People on youtube make their skills look everso simple. Much encouraged by this video, I selected locks for colour and texture. No problem for a woman with a card index of her fleece cupboards to find Black Welsh Mountain, unknown Down-type grey fleece, Manx Loaghtan and some Welsh crossbreed.  Using a cone of carpet wool for the core, I had a go at spinning 'funky and cool' yarn from the locks.
It wasn't quite as easy as it looked.   The locks were strangulated by the carpet wool rather than wrapped around it and once threaded through the holes I had drilled in the homemade picture frame, the yarn was much too skinny and far too white to represent earth.
Back to the computer for another youtube search.  More typically, core spinning technique starts with fibre in the form of a batt. The teeth of the Louet Junior Drum Carder disgorged for me a rough batt of the same fleeces with less white and a greater proportion of Black Welsh Mountain. Drafted out, I managed to wrap the carded wool round a thinner core yarn by spinning slowly on the 5:1 ratio on my  Ashford Traveller Wheel.  It was a considerable struggle to pedal BG's Indian Spinner to Navajo three ply the core spun single.  Despite its huge orifice, loose bits of wool kept getting stuck on the flyer hooks and this wheel is really heavy to restart.  My companion pottered into the sitting room, drawn by my grunts of dismay and shrieks of frustration.
"Sounds more like ladies' tennis than spinning in here, Beaut."
"I'm getting the knack, actually, Elinor, but I just realised all the Black Welsh Mountain has made this wool too dark for my picture, since I screwed on that light driftwood."

"Gotta suffer for your art yarn. Get that grey fleece back out and go and mix another batt."

I spun art yarn of a sort, glad I only needed a short length.  Now, the unveiling of my finished object.

"Not being funny, Beaut, but that Norn looks much like another one of your fairies to me. Knitting is she? Always thought Norns and Fates were more into weaving."
"This Norn is a small business Norn, not one of the brand leaders. Like Fafnir the dragon said, 
'Of many births the Norns must be, Nor one in race they were; Some to gods, others to elves are kin'."

"Well, your art yarn spun up sturdy, I'll give it that. What's all this gubbins doing on the Norn's knitting?"
"Don't climb on my art, you Philistine. That 'gubbins' represents small but vital things that get lost.  Coins and keys and rings."
"They're very grubby.  This thimble is all broken."
"Mmmm.  Good, isn't it?  I bought them off a metal detectorist."
"You want your head read, Beaut.

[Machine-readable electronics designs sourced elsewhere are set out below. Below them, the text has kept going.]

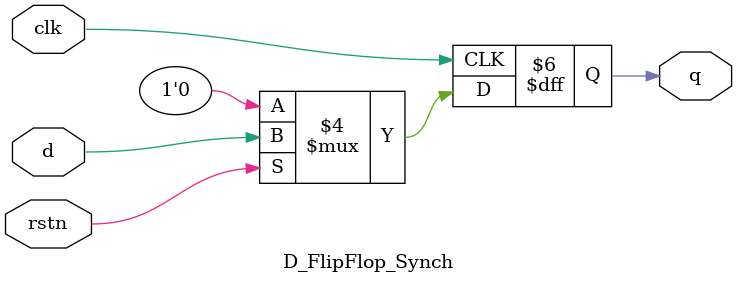
<source format=v>
`timescale 1ns / 1ps


module D_FlipFlop_Synch(input d, rstn, clk, output reg q);
always @(posedge clk)
    if (!rstn)
        q <=0;
    else
        q <= d;
endmodule

</source>
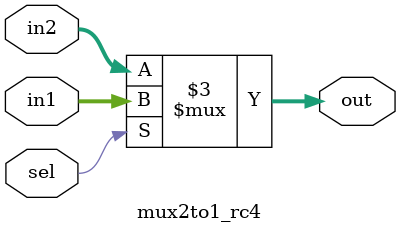
<source format=v>
`timescale 1ns / 1ps

module mux2to1_rc4(in1,in2,out,sel

    );
    input[3:0] in1,in2;
    input sel;
    output reg [3:0] out;
    always@(*)
    begin
    if(sel)
        out = in1;
    else
        out = in2;
    end
endmodule

</source>
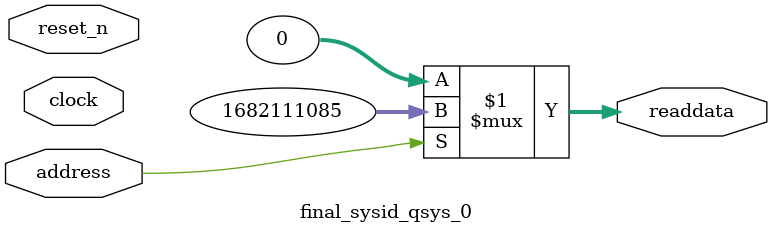
<source format=v>



// synthesis translate_off
`timescale 1ns / 1ps
// synthesis translate_on

// turn off superfluous verilog processor warnings 
// altera message_level Level1 
// altera message_off 10034 10035 10036 10037 10230 10240 10030 

module final_sysid_qsys_0 (
               // inputs:
                address,
                clock,
                reset_n,

               // outputs:
                readdata
             )
;

  output  [ 31: 0] readdata;
  input            address;
  input            clock;
  input            reset_n;

  wire    [ 31: 0] readdata;
  //control_slave, which is an e_avalon_slave
  assign readdata = address ? 1682111085 : 0;

endmodule



</source>
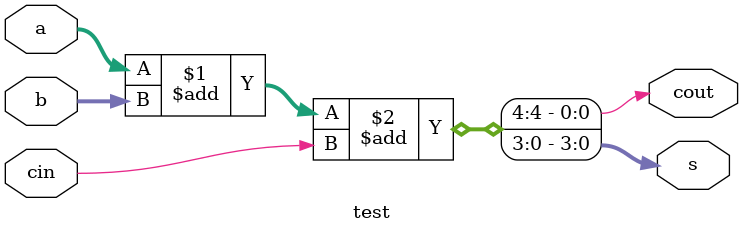
<source format=v>
module test(a,b,cin,s,cout);
    output cout;
    output [3:0]s;
    input [3:0] a,b;
    input cin;
    assign {cout,s}=a+b+cin;
endmodule
</source>
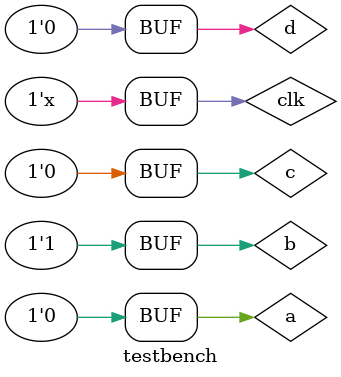
<source format=v>
`timescale 1ns / 1ps
module testbench();
	reg a, b, c, d, clk;
	wire y, z;
	
	circuit crk1 (a, b, c, d, clk, y, z);
	
	always
		#30 clk = !clk;
	
	initial 
		begin
		 clk = 1'b0;
		 a = 1'b0;
		 b = 1'b1;
		 c = 1'b1;
		 d = 1'b0;
		 
		 #30
		 c = 1'b0;
		 
		 #30
		 #30
		 a = 1'b1;
		 c = 1'b1;
		 #30
		 #30
		 b = 1'b0;
		 c = 1'b0;
		 d = 1'b1;
		 #30
		 #30
		 a = 1'b0;
		 b = 1'b1;
		 c = 1'b1;
		 d = 1'b0;
		 #120
		 c = 1'b0;
		 
	end
	
endmodule
</source>
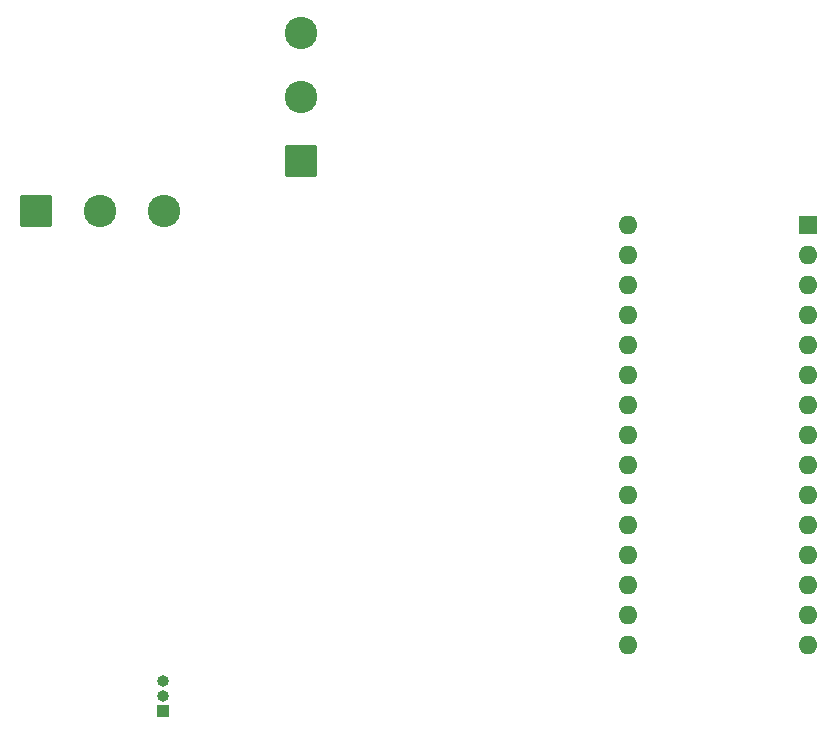
<source format=gbr>
%TF.GenerationSoftware,KiCad,Pcbnew,7.0.7-rc1*%
%TF.CreationDate,2024-03-12T16:47:17-04:00*%
%TF.ProjectId,Moving,4d6f7669-6e67-42e6-9b69-6361645f7063,rev?*%
%TF.SameCoordinates,Original*%
%TF.FileFunction,Soldermask,Top*%
%TF.FilePolarity,Negative*%
%FSLAX46Y46*%
G04 Gerber Fmt 4.6, Leading zero omitted, Abs format (unit mm)*
G04 Created by KiCad (PCBNEW 7.0.7-rc1) date 2024-03-12 16:47:17*
%MOMM*%
%LPD*%
G01*
G04 APERTURE LIST*
G04 Aperture macros list*
%AMRoundRect*
0 Rectangle with rounded corners*
0 $1 Rounding radius*
0 $2 $3 $4 $5 $6 $7 $8 $9 X,Y pos of 4 corners*
0 Add a 4 corners polygon primitive as box body*
4,1,4,$2,$3,$4,$5,$6,$7,$8,$9,$2,$3,0*
0 Add four circle primitives for the rounded corners*
1,1,$1+$1,$2,$3*
1,1,$1+$1,$4,$5*
1,1,$1+$1,$6,$7*
1,1,$1+$1,$8,$9*
0 Add four rect primitives between the rounded corners*
20,1,$1+$1,$2,$3,$4,$5,0*
20,1,$1+$1,$4,$5,$6,$7,0*
20,1,$1+$1,$6,$7,$8,$9,0*
20,1,$1+$1,$8,$9,$2,$3,0*%
G04 Aperture macros list end*
%ADD10RoundRect,0.250000X1.125000X-1.125000X1.125000X1.125000X-1.125000X1.125000X-1.125000X-1.125000X0*%
%ADD11C,2.750000*%
%ADD12R,1.000000X1.000000*%
%ADD13O,1.000000X1.000000*%
%ADD14RoundRect,0.250000X-1.125000X-1.125000X1.125000X-1.125000X1.125000X1.125000X-1.125000X1.125000X0*%
%ADD15R,1.600000X1.600000*%
%ADD16O,1.600000X1.600000*%
G04 APERTURE END LIST*
D10*
%TO.C,J8*%
X130500000Y-66500000D03*
D11*
X130500000Y-61100000D03*
X130500000Y-55700000D03*
%TD*%
D12*
%TO.C,J2*%
X118800000Y-113040000D03*
D13*
X118800000Y-111770000D03*
X118800000Y-110500000D03*
%TD*%
D14*
%TO.C,J6*%
X108100000Y-70700000D03*
D11*
X113500000Y-70700000D03*
X118900000Y-70700000D03*
%TD*%
D15*
%TO.C,A1*%
X173425000Y-71890000D03*
D16*
X173425000Y-74430000D03*
X173425000Y-76970000D03*
X173425000Y-79510000D03*
X173425000Y-82050000D03*
X173425000Y-84590000D03*
X173425000Y-87130000D03*
X173425000Y-89670000D03*
X173425000Y-92210000D03*
X173425000Y-94750000D03*
X173425000Y-97290000D03*
X173425000Y-99830000D03*
X173425000Y-102370000D03*
X173425000Y-104910000D03*
X173425000Y-107450000D03*
X158185000Y-107450000D03*
X158185000Y-104910000D03*
X158185000Y-102370000D03*
X158185000Y-99830000D03*
X158185000Y-97290000D03*
X158185000Y-94750000D03*
X158185000Y-92210000D03*
X158185000Y-89670000D03*
X158185000Y-87130000D03*
X158185000Y-84590000D03*
X158185000Y-82050000D03*
X158185000Y-79510000D03*
X158185000Y-76970000D03*
X158185000Y-74430000D03*
X158185000Y-71890000D03*
%TD*%
M02*

</source>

So, were these lost things found or stolen by your elf-type Norn?  Will their owners ever get them back?"
"Hard to tell if she's benevolent or malevolent.    Go on, I dare you to ask her."
Turns out even a seasoned ewe of the demi-monde can still look shocked. Afterwards, Elinor tried to explain.
"Doesn't sound so awful when you hear it from me, just the way she said it, totally cool, not dropping a stitch.  'Frankly my dear, I couldn't give a damn.'"

Feeling bad about the dare, I poured a good slug of sloe gin into Elinor's teacup.  Really, I suppose I should have pointed out the sign showing the knitting Norn was another kind of Belle Dame sans Merci. 

I think I shall call this work 'Gone'.